Start of Block
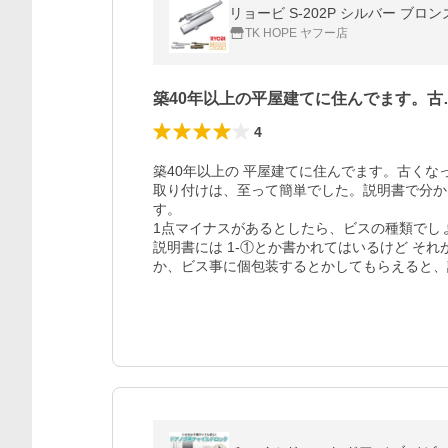
リョービ S-202P シルバー ブロ
TK HOPE ヤフー店
築40年以上の平屋建てに住んでます。古
4
築40年以上の 平屋建てに住んでます。古くな
取り付けは、至って簡単でした。説明書で分か
す。

1点マイナスがあるとしたら、ビスの種類でしょ
説明書には 1-①とか書かれてはいるけど それ
か、ビス事に個包装するとかしてもらえると、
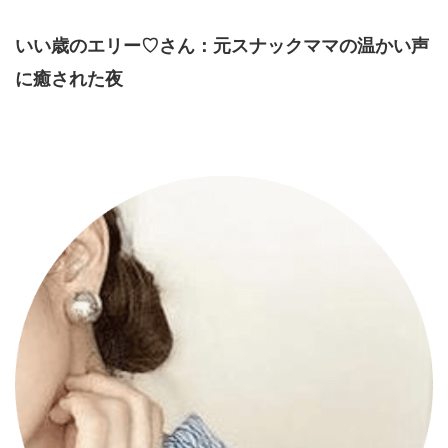
いい歳のエリー♡さん：元スナックママの温かい声
に癒された夜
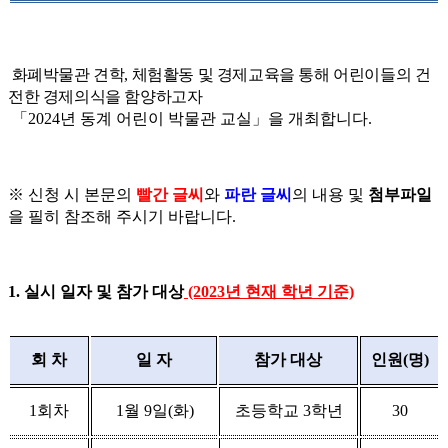
화폐박물관 견학, 체험활동 및 경제교육을 통해 어린이들의 건
전한 경제의식을 함양하고자
「
2024
년 동계 어린이 박물관 교실
」
을 개최합니다
.
※ 신청 시 본문의
빨간 글씨
와
파란 글씨
의 내용 및
첨부파일
을 필히 참조해 주시기 바랍니다.
1.
실시 일자 및 참가 대상
(2023년 현재 학년 기준)
회 차
일 자
참가 대상
인원
(
명
)
1
회차
1월 9
일
(
화
)
초등학교 3
학년
30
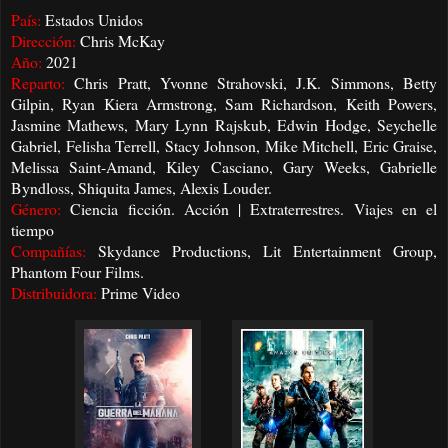
País:
Estados Unidos
Dirección:
Chris McKay
Año:
2021
Reparto:
Chris Pratt, Yvonne Strahovski, J.K. Simmons, Betty
Gilpin, Ryan Kiera Armstrong, Sam Richardson, Keith Powers,
Jasmine Mathews, Mary Lynn Rajskub, Edwin Hodge, Seychelle
Gabriel, Felisha Terrell, Stacy Johnson, Mike Mitchell, Eric Graise,
Melissa Saint-Amand, Kiley Casciano, Gary Weeks, Gabrielle
Byndloss, Shiquita James, Alexis Louder.
Género:
Ciencia ficción. Acción | Extraterrestres. Viajes en el
tiempo
Compañías:
Skydance Productions, Lit Entertainment Group,
Phantom Four Films.
Distribuidora:
Prime Video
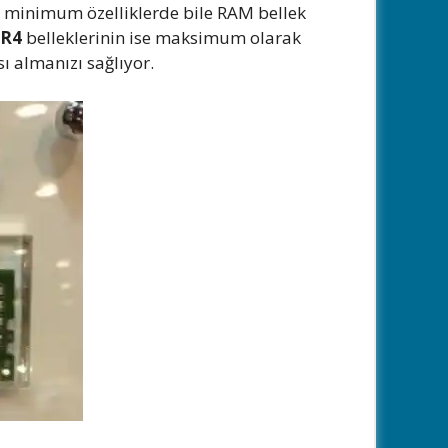
rsa minimum özelliklerde bile RAM bellek
R4
belleklerinin ise maksimum olarak
 almanızı sağlıyor.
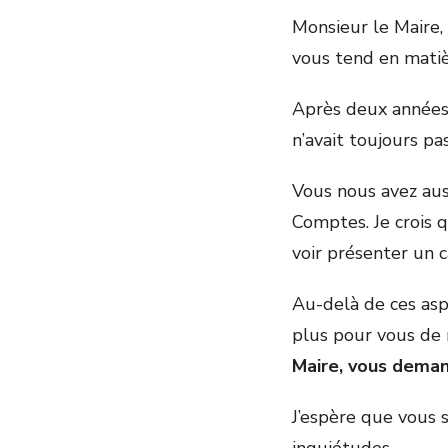
Monsieur le Maire, 
vous tend en matiè
Après deux années 
n’avait toujours pas
Vous nous avez aus
Comptes. Je crois 
voir présenter un 
Au-delà de ces aspe
plus pour vous de r
Maire, vous deman
J’espère que vous 
inquiétudes.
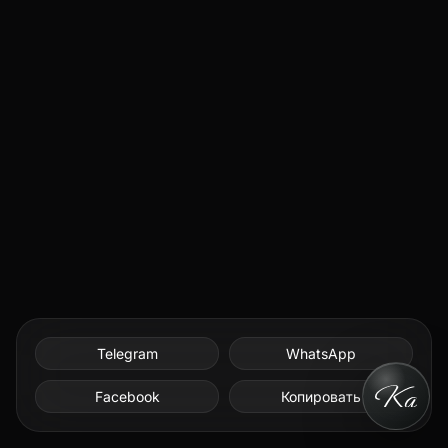
Telegram
WhatsApp
Facebook
Копировать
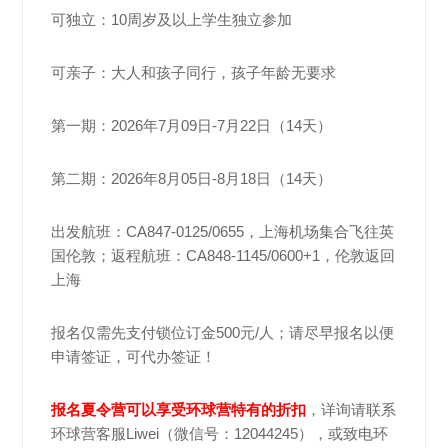
可独立：10周岁及以上学生独立参加
可亲子：大人和孩子同行，孩子年龄无要求
第一期：2026年7月09日-7月22日（14天）
第二期：2026年8月05日-8月18日（14天）
出发航班：CA847-0125/0655，上海机场集合飞往英
国伦敦；返程航班：CA848-1145/0600+1，伦敦返回
上海
报名仅需先支付锁位订金500元/人；请尽早报名以便
申请签证，可代办签证！
报名夏令营可以享受环球营特有的折扣
，详询请联系
环球营客服Liwei（微信号：12044245），或致电环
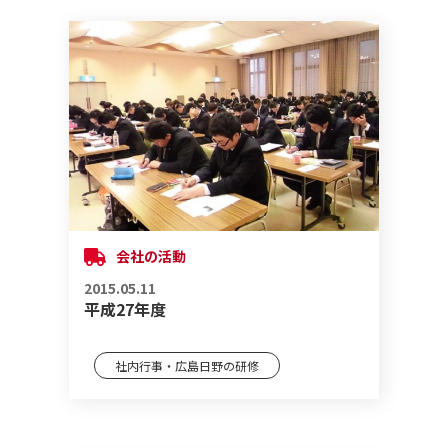
会社の活動
2015.05.11
平成27年度
社内行事・広島日野の研修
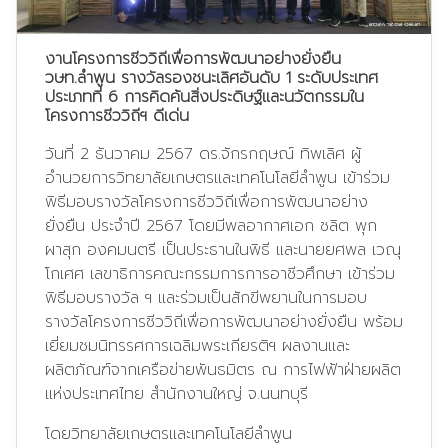
งานโครงการชีววิถีเพื่อการพัฒนาอย่างยั่งยืน
วษท.ลำพูน รางวัลรองชนะเลิศอันดับ 1 ระดับประเทศ
ประเภทที่ 6 การคิดค้นสิ่งประดิษฐ์และนวัตกรรมใน
โครงการชีววิถีฯ ดีเด่น
วันที่ 2 ธันวาคม 2567 ดร.จักรกฤษณ์ ทิพเลิศ ผู้
อำนวยการวิทยาลัยเกษตรและเทคโนโลยีลำพูน เข้าร่วม
พิธีมอบรางวัลโครงการชีววิถีเพื่อการพัฒนาอย่าง
ยั่งยืน ประจำปี 2567 โดยมีพลอากาศเอก ชลิต พุก
ผาสุก องคมนตรี เป็นประธานในพิธี และนายยศพล เวณุ
โกเศศ เลขาธิการคณะกรรมการการอาชีวศึกษา เข้าร่วม
พิธีมอบรางวัล ฯ และร่วมเป็นสักขีพยานในการมอบ
รางวัลโครงการชีววิถีเพื่อการพัฒนาอย่างยั่งยืน พร้อม
เยี่ยมชมนิทรรศการเฉลิมพระเกียรติฯ ผลงานและ
ผลิตภัณฑ์จากเครือข่ายพันธมิตร ณ การไฟฟ้าฝ่ายผลิต
แห่งประเทศไทย สำนักงานใหญ่ จ.นนทบุรี
โดยวิทยาลัยเกษตรและเทคโนโลยีลำพูน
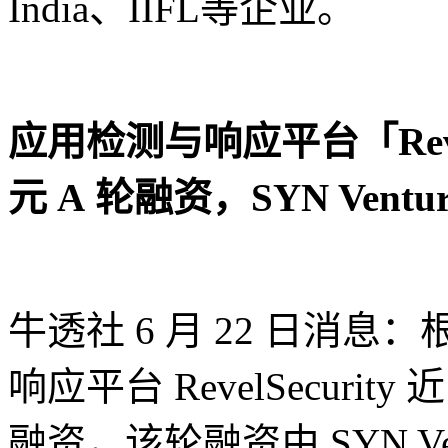
India、IIFL等企业。
应用检测与响应平台「RevelS
元 A 轮融资，SYN Ventu
牛透社 6 月 22 日消息：
响应平台 RevelSecurit
融资，该轮融资由 SYN Vent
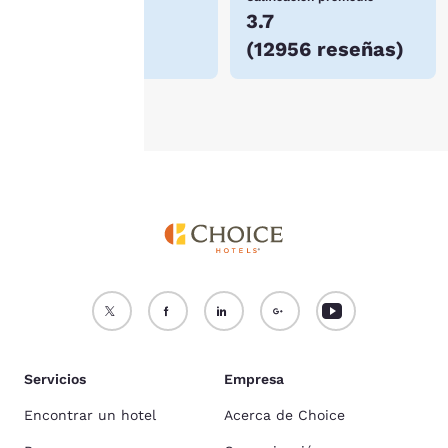
información, consulta
$74
3.7
nuestra
Política de
(
12956 reseñas
)
cookies
.
Aceptar todas las cookies
Rechazar todas las cookie
Servicios
Empresa
Encontrar un hotel
Acerca de Choice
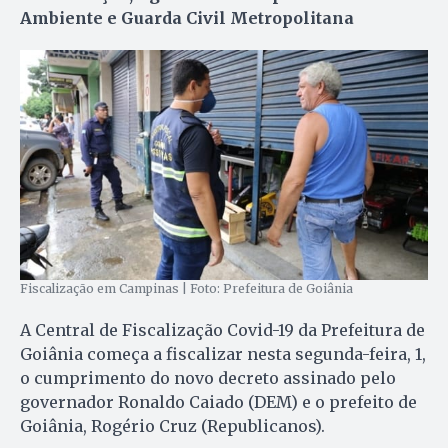
Ambiente e Guarda Civil Metropolitana
Fiscalização em Campinas | Foto: Prefeitura de Goiânia
A Central de Fiscalização Covid-19 da Prefeitura de
Goiânia começa a fiscalizar nesta segunda-feira, 1,
o cumprimento do novo decreto assinado pelo
governador Ronaldo Caiado (DEM) e o prefeito de
Goiânia, Rogério Cruz (Republicanos).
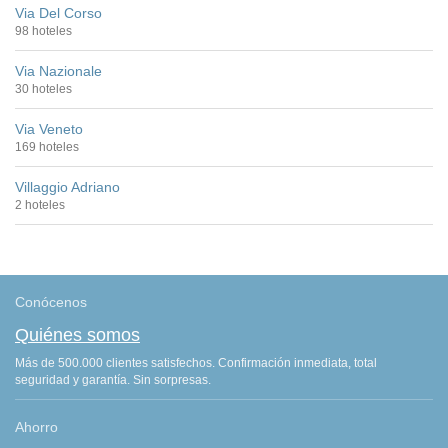
Via Del Corso
98 hoteles
Via Nazionale
30 hoteles
Via Veneto
169 hoteles
Villaggio Adriano
2 hoteles
Conócenos
Quiénes somos
Más de 500.000 clientes satisfechos. Confirmación inmediata, total
seguridad y garantía. Sin sorpresas.
Ahorro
End of Block
About this exercise
With the string "ยเกษตรและเทคโนโลย" as the key, filter the data above and show the lines that match.

Answer to this task
อำนวยการวิทยาลัยเกษตรและเทคโนโลยีลำพูน เข้าร่วม
โดยวิทยาลัยเกษตรและเทคโนโลยีลำพูน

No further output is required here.